Personal details
- Born: 1974
- Died: 2 December 2023 (aged 48–49)
- Manner of death: Assassination by airstrike
- Party: Hamas
- Relations: Nidal, Muhammad, and Rawad (brothers, all deceased)
- Parent: Umm Nidal (mother);
- Occupation: Head of Hamas's Shejaiya Battalion

Military service
- Battles/wars: 2014 Gaza War Battle of Shuja'iyya (2014); ; Gaza war October 7 attacks Nahal Oz attack; ; Shuja'iyya ambush; Battle of Shuja'iyya (2023) X; ;

= Wissam Farhat =

Hamas militant (1974–2023)

Wissam Abu Hussein Farhat (وسام أبو حسين فرحات; 1974 – 2 December 2023) was a Palestinian militant who was the head of Hamas's Shejaiya Battalion.
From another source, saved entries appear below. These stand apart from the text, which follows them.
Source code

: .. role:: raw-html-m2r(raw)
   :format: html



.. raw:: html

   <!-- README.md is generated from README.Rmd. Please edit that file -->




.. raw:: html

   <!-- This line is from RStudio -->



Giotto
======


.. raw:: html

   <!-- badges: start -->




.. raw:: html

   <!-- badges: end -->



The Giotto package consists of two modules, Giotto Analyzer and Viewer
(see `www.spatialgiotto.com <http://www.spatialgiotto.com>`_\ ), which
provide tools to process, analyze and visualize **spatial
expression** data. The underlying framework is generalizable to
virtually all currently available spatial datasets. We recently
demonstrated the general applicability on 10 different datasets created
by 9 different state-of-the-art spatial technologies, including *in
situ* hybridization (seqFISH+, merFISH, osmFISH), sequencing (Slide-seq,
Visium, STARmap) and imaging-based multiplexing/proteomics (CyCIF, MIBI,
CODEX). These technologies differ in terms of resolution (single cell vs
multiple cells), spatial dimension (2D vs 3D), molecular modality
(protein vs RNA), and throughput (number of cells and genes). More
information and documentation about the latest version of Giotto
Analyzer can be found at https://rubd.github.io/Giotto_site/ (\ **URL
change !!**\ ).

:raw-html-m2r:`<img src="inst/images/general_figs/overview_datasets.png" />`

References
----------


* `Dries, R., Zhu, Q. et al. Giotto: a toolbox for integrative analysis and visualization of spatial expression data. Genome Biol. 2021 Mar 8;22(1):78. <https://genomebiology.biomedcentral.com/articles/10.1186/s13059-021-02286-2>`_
He was the mastermind behind various attacks such as the Atzmona Attack, the Nahal Oz attack and more.

==Biography==
Wissam Farhat was born in 1974 to Umm Nidal. Three of his brothers -- Nidal, Muhammad, and Rawad were killed for their Hamas activities.
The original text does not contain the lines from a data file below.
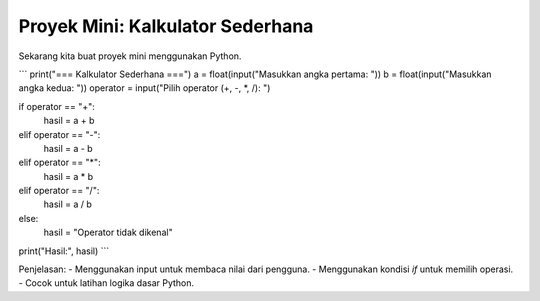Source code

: Proyek Mini: Kalkulator Sederhana
=================================

Sekarang kita buat proyek mini menggunakan Python.

```
print("=== Kalkulator Sederhana ===")
a = float(input("Masukkan angka pertama: "))
b = float(input("Masukkan angka kedua: "))
operator = input("Pilih operator (+, -, *, /): ")

if operator == "+":
    hasil = a + b
elif operator == "-":
    hasil = a - b
elif operator == "*":
    hasil = a * b
elif operator == "/":
    hasil = a / b
else:
    hasil = "Operator tidak dikenal"

print("Hasil:", hasil)
```

Penjelasan:
- Menggunakan input untuk membaca nilai dari pengguna.
- Menggunakan kondisi `if` untuk memilih operasi.
- Cocok untuk latihan logika dasar Python.
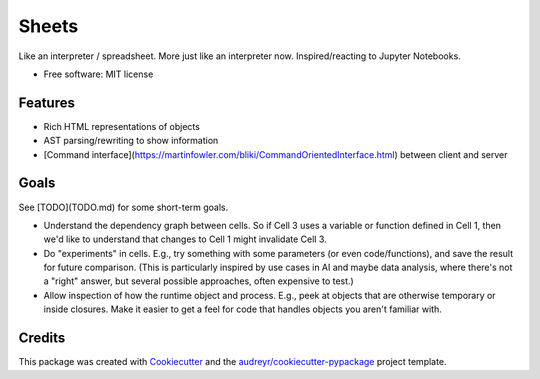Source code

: ======
Sheets
======


.. image:: https://img.shields.io/pypi/v/sheets.svg
        :target: https://pypi.python.org/pypi/sheets

.. image:: https://img.shields.io/travis/ianb/sheets.svg
        :target: https://travis-ci.org/ianb/sheets

.. image:: https://readthedocs.org/projects/sheets/badge/?version=latest
        :target: https://sheets.readthedocs.io/en/latest/?badge=latest
        :alt: Documentation Status

.. image:: https://pyup.io/repos/github/ianb/sheets/shield.svg
     :target: https://pyup.io/repos/github/ianb/sheets/
     :alt: Updates


Like an interpreter / spreadsheet. More just like an interpreter now. Inspired/reacting to Jupyter Notebooks.

* Free software: MIT license

Features
--------

* Rich HTML representations of objects
* AST parsing/rewriting to show information
* [Command interface](https://martinfowler.com/bliki/CommandOrientedInterface.html) between client and server

Goals
-----

See [TODO](TODO.md) for some short-term goals.

* Understand the dependency graph between cells. So if Cell 3 uses a variable or function defined in Cell 1, then we'd like to understand that changes to Cell 1 might invalidate Cell 3.
* Do "experiments" in cells.  E.g., try something with some parameters (or even code/functions), and save the result for future comparison. (This is particularly inspired by use cases in AI and maybe data analysis, where there's not a "right" answer, but several possible approaches, often expensive to test.)
* Allow inspection of how the runtime object and process. E.g., peek at objects that are otherwise temporary or inside closures. Make it easier to get a feel for code that handles objects you aren't familiar with.

Credits
---------

This package was created with Cookiecutter_ and the `audreyr/cookiecutter-pypackage`_ project template.

.. _Cookiecutter: https://github.com/audreyr/cookiecutter
.. _`audreyr/cookiecutter-pypackage`: https://github.com/audreyr/cookiecutter-pypackage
Farhat was arrested on 20 March 1995 on charges of transporting 6 bags of explosives into Israel, which Israel alleged was an attempt to carry out a suicide bombing in Israel. He spent almost 11 years in Israeli prison, including 2 years in Ashkelon, 6 years in Nafha, and 2 and a half years in Hadarim. He was released from Israeli prison in November 2005, three weeks after his brother Rawad was killed by Israel.
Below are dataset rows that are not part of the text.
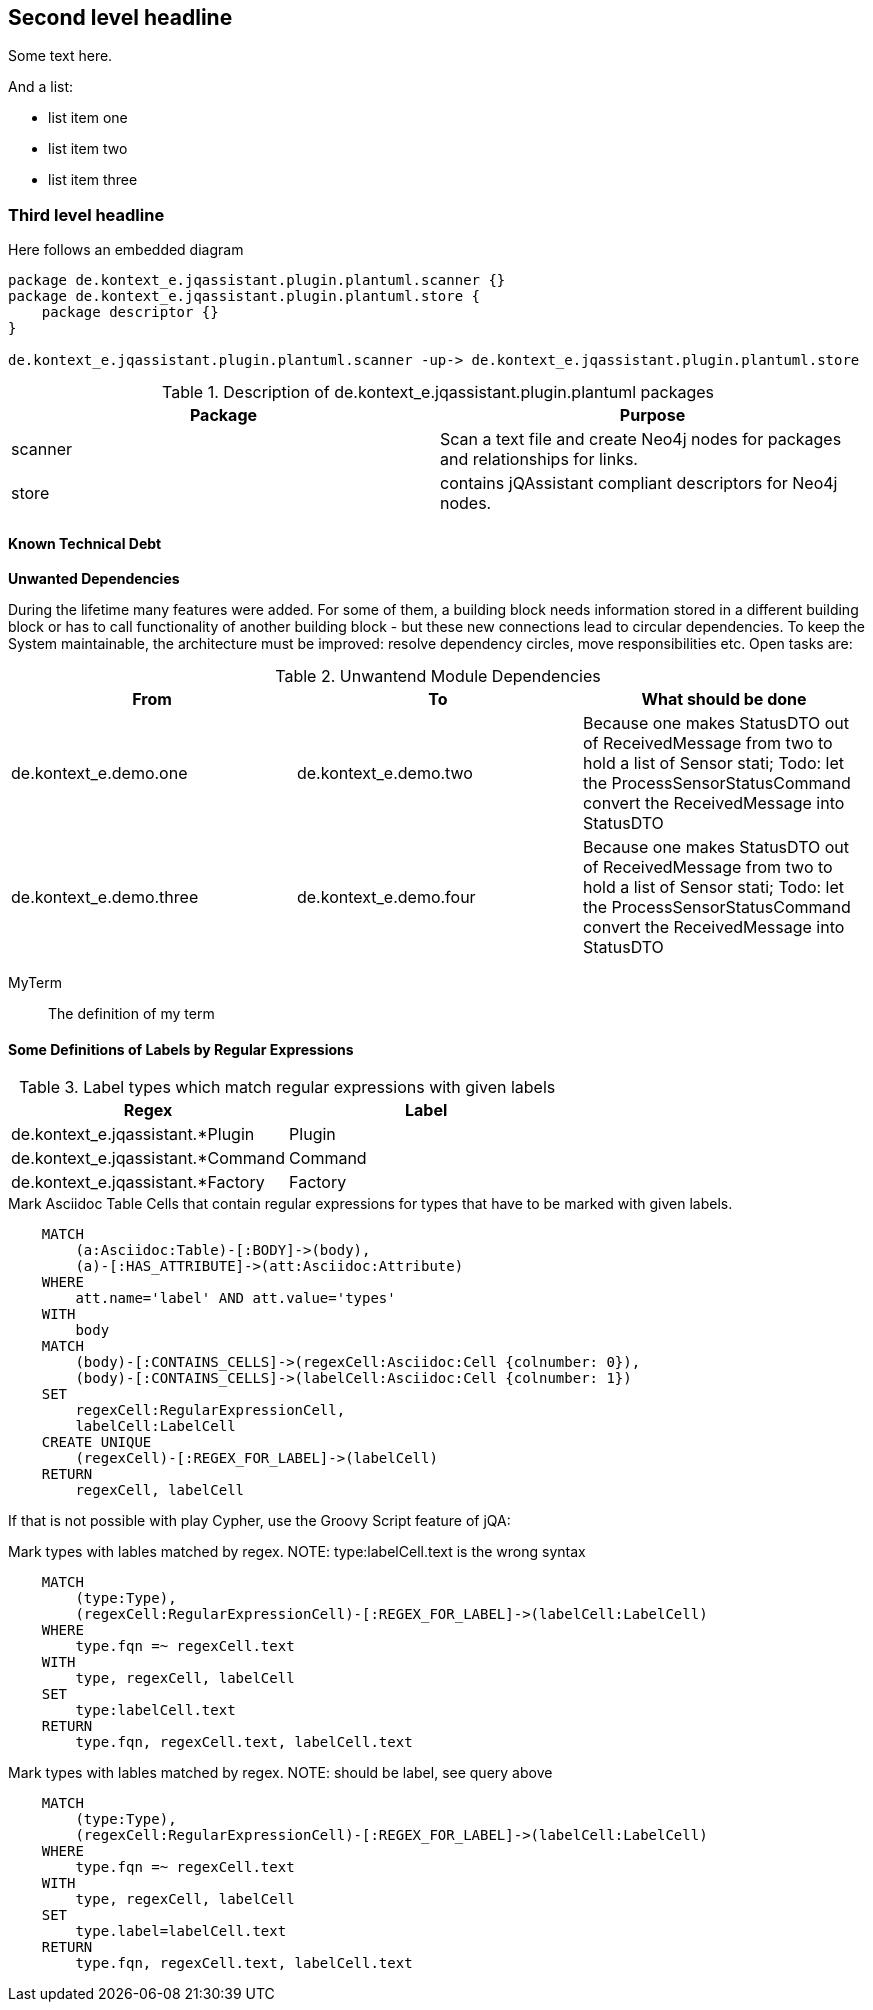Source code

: [[section-with-name]]
== Second level headline

Some text here.

And a list:

* list item one
* list item two
* list item three


=== Third level headline

Here follows an embedded diagram

["plantuml","MainBuildingBlocks","png"]
-----
package de.kontext_e.jqassistant.plugin.plantuml.scanner {}
package de.kontext_e.jqassistant.plugin.plantuml.store {
    package descriptor {}
}

de.kontext_e.jqassistant.plugin.plantuml.scanner -up-> de.kontext_e.jqassistant.plugin.plantuml.store
-----

.Description of de.kontext_e.jqassistant.plugin.plantuml packages
[options="header", myAttribute, components="packages"]
|====
| Package       | Purpose
| scanner       | Scan a text file and create Neo4j nodes for packages and relationships for links.
| store         | contains jQAssistant compliant descriptors for Neo4j nodes.
|====

==== Known Technical Debt

*Unwanted Dependencies*

During the lifetime many features were added. For some of them, a building block needs information stored in
a different building block or has to call functionality of another building block - but these new connections
lead to circular dependencies. To keep the System maintainable, the architecture must be improved:
resolve dependency circles, move responsibilities etc. Open tasks are:

.Unwantend Module Dependencies
[options="header"]
|===
| From                      | To                    | What should be done
| de.kontext_e.demo.one     | de.kontext_e.demo.two | Because one makes StatusDTO out of ReceivedMessage from two to hold a list of Sensor stati; Todo: let the ProcessSensorStatusCommand convert the ReceivedMessage into StatusDTO
| de.kontext_e.demo.three   | de.kontext_e.demo.four| Because one makes StatusDTO out of ReceivedMessage from two to hold a list of Sensor stati; Todo: let the ProcessSensorStatusCommand convert the ReceivedMessage into StatusDTO
|===

MyTerm:: The definition of my term


==== Some Definitions of Labels by Regular Expressions

.Label types which match regular expressions with given labels
[options="header", label="types"]
|===
| Regex                                 | Label
| de.kontext_e.jqassistant.*Plugin      | Plugin
| de.kontext_e.jqassistant.*Command     | Command
| de.kontext_e.jqassistant.*Factory     | Factory
|===

[[structure:MarkAsciidocTypeRegex]]
[source,cypher,role=concept]
.Mark Asciidoc Table Cells that contain regular expressions for types that have to be marked with given labels.
----
    MATCH
        (a:Asciidoc:Table)-[:BODY]->(body),
        (a)-[:HAS_ATTRIBUTE]->(att:Asciidoc:Attribute)
    WHERE
        att.name='label' AND att.value='types'
    WITH
        body
    MATCH
        (body)-[:CONTAINS_CELLS]->(regexCell:Asciidoc:Cell {colnumber: 0}),
        (body)-[:CONTAINS_CELLS]->(labelCell:Asciidoc:Cell {colnumber: 1})
    SET
        regexCell:RegularExpressionCell,
        labelCell:LabelCell
    CREATE UNIQUE
        (regexCell)-[:REGEX_FOR_LABEL]->(labelCell)
    RETURN
        regexCell, labelCell
----

If that is not possible with play Cypher, use the Groovy Script feature of jQA:

[[structure:LabelTypesMatchedByRegex]]
[source,cypher,role=concept]
.Mark types with lables matched by regex. NOTE: type:labelCell.text is the wrong syntax
----
    MATCH
        (type:Type),
        (regexCell:RegularExpressionCell)-[:REGEX_FOR_LABEL]->(labelCell:LabelCell)
    WHERE
        type.fqn =~ regexCell.text
    WITH
        type, regexCell, labelCell
    SET
        type:labelCell.text
    RETURN
        type.fqn, regexCell.text, labelCell.text
----

[[structure:LabelTypesMatchedByRegexWorkaround]]
[source,cypher,role=concept]
.Mark types with lables matched by regex. NOTE: should be label, see query above
----
    MATCH
        (type:Type),
        (regexCell:RegularExpressionCell)-[:REGEX_FOR_LABEL]->(labelCell:LabelCell)
    WHERE
        type.fqn =~ regexCell.text
    WITH
        type, regexCell, labelCell
    SET
        type.label=labelCell.text
    RETURN
        type.fqn, regexCell.text, labelCell.text
----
While in prison, Farhat learned of his younger brother Muhammad's participation in the Atzmona attack, in which Muhammad killed 5 Israeli civilians and wounded 12 others. Their other brother Nidal was previously killed.

==Death==
On 2 December 2023, the Israel Defense Forces (IDF) killed Farhat in an airstrike during the Gaza war. The IDF identified Farhat as the commander of Hamas's Shejaiya battalion responsible leading the Nahal Oz attack during the October 7 attacks and for an incident during the Battle of Shuja'iyya in 2014 in which 7 IDF soldiers were killed, including Oron Shaul.

On 8 December 2023, the military wing of Hamas, Al-Qassam Brigades, published a video showing footage of close-range battles in Shuja'iyya that resulted in the destruction of an IDF tank, and a Qassam militant is heard shouting "for your sake, Abu Hussein!" referring to Farhat.